Extracted material —
•••

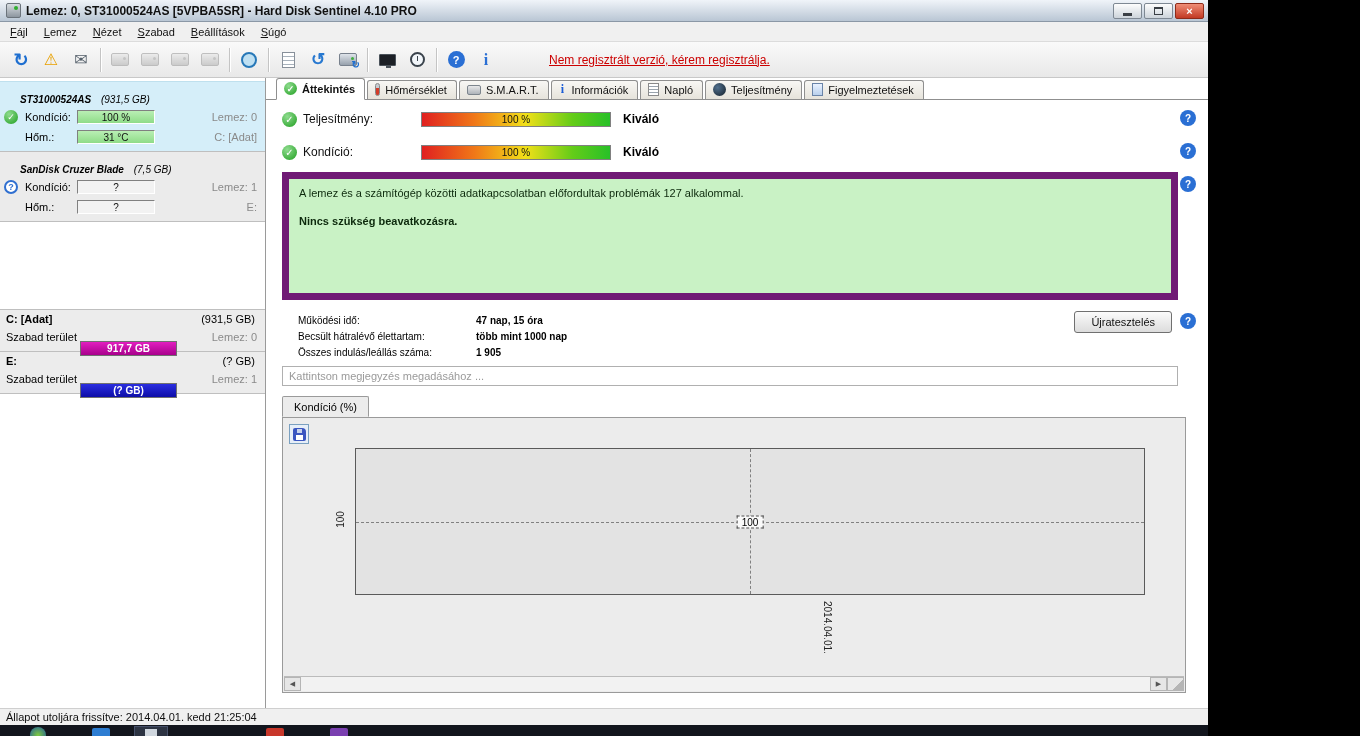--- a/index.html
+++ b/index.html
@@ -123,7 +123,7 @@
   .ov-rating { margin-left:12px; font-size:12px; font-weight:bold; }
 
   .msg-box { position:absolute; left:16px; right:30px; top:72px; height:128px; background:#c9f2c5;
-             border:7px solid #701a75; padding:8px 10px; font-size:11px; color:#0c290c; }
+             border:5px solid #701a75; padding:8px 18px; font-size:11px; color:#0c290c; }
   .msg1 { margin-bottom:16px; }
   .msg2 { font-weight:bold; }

•••

Problem to work on —
Using the data above, count every line that contains the word "solid", then give the count and nothing more.

Exercise output —
2